The Russian writer Vladimir Nabokov even claimed that his literary compatriot Nikolai Gogol suffered from the syndrome after visiting the city, eventually leading the genius author to starve himself to death. But its most famous victim is undoubtedly Homer Simpson, who succumbed to it while visiting the Holy Land with his family:

Jerusalem fever

The phenomena has become the subject of much debate, and though some academics question its validity, there are recorded examples going back as early as the Crusaders, with Simon Sebag Montefiore, a historian of the city, describing numerous cases of “a madness of anticipation, disappointment and delusion” plaguing those visiting the walled city. According to him, the syndrome does not affect only pilgrims, but also occupying empires and kingdoms, eventually leading to their downfall.

Imagined Jerusalem Temple © Juan R. Cuadra/WikiCommons

Imagined Jerusalem Temple | © Juan R. Cuadra/WikiCommons

Initially defined as a form of hysteria called “Jerusalem fever” and “Jerusalem squabble poison”, it was first described by a psychiatrist in the 1930s. Though it is not considered a proper psychiatric disorder, research into the syndrome describes three main types:

1) The first afflicts people already diagnosed with psychiatric disorders which then seem to latch onto to Jerusalem, with the city and the need to visit it playing a part in a larger psychologically driven mission.

2) The second type usually affects people with undiagnosed issues who are visiting the city as part of a group and sees them develop religious delusions of grandeur. Like the case of fervent German, who, after being hospitalized and barred from the city for attacking the priests, continued to both work as an academic and hold his radical religious views, reportedly regretting only his inability to spread his gospel from Jerusalem itself.

3) The third and most famous type, which also has the least documented cases, has people with no previous history of mental illness experiencing psychotic episodes in the city that passes after they leave and tends not to reappear again.

• **Source data**
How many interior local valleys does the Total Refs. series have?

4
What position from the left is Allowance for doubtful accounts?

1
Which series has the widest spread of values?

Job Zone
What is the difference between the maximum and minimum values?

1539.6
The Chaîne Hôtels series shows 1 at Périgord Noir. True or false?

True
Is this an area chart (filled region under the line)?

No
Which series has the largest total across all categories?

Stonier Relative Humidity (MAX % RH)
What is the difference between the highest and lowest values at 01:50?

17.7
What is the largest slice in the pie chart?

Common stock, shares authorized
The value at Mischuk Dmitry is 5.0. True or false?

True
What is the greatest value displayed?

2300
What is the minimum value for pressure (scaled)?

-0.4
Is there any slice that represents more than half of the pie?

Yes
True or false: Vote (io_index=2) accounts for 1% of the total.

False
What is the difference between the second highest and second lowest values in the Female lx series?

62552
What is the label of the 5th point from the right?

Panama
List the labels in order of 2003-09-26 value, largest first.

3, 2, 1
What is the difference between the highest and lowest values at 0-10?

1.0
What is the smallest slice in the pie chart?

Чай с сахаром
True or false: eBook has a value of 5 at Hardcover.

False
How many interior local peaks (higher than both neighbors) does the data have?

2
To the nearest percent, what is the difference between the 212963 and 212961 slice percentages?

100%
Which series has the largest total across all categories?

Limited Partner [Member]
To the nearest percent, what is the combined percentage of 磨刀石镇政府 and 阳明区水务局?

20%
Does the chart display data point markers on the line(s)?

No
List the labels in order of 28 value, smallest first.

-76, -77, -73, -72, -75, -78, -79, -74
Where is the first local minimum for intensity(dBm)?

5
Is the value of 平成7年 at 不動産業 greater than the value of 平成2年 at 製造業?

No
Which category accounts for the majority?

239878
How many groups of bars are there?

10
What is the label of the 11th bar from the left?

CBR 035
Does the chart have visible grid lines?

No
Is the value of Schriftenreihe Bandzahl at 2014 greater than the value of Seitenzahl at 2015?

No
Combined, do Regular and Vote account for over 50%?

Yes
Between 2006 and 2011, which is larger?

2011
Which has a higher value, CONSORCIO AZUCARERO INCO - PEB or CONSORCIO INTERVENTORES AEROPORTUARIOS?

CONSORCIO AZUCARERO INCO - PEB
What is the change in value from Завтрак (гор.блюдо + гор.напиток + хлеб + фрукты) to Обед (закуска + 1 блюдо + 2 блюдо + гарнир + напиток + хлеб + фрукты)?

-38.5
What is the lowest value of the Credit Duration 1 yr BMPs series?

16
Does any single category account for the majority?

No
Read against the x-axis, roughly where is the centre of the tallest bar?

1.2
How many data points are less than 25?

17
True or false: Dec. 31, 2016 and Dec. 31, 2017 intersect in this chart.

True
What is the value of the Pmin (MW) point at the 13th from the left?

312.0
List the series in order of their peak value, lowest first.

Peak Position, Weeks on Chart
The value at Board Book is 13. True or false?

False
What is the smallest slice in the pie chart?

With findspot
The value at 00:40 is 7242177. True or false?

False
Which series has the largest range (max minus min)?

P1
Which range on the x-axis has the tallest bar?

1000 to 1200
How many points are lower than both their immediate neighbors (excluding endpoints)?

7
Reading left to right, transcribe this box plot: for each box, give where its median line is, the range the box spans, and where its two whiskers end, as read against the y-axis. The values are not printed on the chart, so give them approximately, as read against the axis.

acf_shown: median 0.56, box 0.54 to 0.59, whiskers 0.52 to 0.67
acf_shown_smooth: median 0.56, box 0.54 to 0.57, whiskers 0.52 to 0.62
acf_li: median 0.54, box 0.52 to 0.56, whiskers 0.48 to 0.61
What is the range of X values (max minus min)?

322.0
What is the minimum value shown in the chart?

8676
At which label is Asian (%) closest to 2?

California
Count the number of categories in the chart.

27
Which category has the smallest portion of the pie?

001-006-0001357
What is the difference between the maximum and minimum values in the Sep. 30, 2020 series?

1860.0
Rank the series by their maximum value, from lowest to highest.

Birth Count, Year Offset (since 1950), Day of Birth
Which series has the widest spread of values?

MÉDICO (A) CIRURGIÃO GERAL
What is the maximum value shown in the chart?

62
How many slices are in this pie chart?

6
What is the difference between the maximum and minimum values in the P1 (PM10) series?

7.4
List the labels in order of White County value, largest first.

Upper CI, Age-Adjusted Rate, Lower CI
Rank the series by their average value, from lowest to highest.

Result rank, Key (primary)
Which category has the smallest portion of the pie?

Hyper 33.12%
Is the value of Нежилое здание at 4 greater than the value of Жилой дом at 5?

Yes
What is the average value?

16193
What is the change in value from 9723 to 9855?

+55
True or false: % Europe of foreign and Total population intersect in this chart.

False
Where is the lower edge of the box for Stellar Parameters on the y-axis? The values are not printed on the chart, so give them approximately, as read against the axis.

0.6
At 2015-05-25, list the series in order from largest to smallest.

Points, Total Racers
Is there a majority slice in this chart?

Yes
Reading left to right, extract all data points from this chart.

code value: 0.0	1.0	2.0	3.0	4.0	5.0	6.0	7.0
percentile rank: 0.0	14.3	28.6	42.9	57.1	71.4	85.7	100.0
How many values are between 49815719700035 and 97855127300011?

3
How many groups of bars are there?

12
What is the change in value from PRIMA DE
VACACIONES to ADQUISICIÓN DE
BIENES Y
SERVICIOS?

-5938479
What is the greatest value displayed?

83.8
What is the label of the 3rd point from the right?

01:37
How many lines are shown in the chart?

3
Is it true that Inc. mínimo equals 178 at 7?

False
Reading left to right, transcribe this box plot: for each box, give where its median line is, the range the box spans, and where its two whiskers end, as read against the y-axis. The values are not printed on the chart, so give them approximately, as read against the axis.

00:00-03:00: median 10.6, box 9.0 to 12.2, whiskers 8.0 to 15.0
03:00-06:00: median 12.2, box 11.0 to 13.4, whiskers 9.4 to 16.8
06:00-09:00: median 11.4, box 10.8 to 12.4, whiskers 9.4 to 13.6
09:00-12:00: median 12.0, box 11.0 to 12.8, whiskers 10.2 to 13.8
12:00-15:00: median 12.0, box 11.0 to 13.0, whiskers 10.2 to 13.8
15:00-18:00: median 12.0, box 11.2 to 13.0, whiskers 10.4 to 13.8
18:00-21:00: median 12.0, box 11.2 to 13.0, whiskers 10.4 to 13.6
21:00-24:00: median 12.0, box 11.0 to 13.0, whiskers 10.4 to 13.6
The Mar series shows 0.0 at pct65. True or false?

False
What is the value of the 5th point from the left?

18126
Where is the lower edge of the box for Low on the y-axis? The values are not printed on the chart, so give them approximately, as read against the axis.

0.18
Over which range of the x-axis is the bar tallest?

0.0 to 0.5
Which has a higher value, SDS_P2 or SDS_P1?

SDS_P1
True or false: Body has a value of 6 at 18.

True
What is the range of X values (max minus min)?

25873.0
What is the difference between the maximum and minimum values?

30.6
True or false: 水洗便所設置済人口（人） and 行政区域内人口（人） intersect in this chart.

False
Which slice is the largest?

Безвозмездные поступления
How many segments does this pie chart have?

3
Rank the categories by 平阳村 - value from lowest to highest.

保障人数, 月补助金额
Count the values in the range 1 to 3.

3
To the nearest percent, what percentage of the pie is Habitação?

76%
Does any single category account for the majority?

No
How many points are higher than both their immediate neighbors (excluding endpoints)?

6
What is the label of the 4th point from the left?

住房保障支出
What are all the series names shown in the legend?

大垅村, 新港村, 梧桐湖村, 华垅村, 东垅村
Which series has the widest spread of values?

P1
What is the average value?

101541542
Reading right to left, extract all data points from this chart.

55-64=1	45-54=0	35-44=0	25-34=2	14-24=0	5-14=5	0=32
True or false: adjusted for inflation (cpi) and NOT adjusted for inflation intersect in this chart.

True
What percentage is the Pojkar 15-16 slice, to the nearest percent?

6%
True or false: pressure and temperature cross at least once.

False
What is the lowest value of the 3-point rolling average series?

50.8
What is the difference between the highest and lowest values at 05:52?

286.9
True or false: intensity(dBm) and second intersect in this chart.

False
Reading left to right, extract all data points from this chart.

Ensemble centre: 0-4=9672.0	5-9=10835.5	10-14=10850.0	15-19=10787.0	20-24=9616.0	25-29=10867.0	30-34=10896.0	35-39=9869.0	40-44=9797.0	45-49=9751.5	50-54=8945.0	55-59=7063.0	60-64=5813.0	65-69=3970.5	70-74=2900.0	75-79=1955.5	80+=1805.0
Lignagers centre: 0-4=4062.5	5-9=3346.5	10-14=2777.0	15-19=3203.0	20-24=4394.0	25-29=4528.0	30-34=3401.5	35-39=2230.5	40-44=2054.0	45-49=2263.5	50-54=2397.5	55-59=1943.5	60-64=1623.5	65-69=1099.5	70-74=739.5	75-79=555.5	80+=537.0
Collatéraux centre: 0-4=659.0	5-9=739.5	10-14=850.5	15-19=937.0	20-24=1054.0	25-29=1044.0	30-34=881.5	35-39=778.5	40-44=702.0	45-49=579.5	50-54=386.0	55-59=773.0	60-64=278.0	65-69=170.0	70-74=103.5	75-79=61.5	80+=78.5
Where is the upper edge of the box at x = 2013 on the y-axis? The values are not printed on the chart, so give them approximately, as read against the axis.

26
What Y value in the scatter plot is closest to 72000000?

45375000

• **Tasks to complete**
1: According to the passage on Jerusalem fever, in what decade did a psychiatrist first describe the syndrome?
2: Quote the passage on Jerusalem fever, starting with "2) The second" and going on through "from Jerusalem itself.".
The records have no connection to the passage on Jerusalem fever.

• **Task-by-task solutions**
1: The 1930s.

2:
2) The second type usually affects people with undiagnosed issues who are visiting the city as part of a group and sees them develop religious delusions of grandeur. Like the case of fervent German, who, after being hospitalized and barred from the city for attacking the priests, continued to both work as an academic and hold his radical religious views, reportedly regretting only his inability to spread his gospel from Jerusalem itself.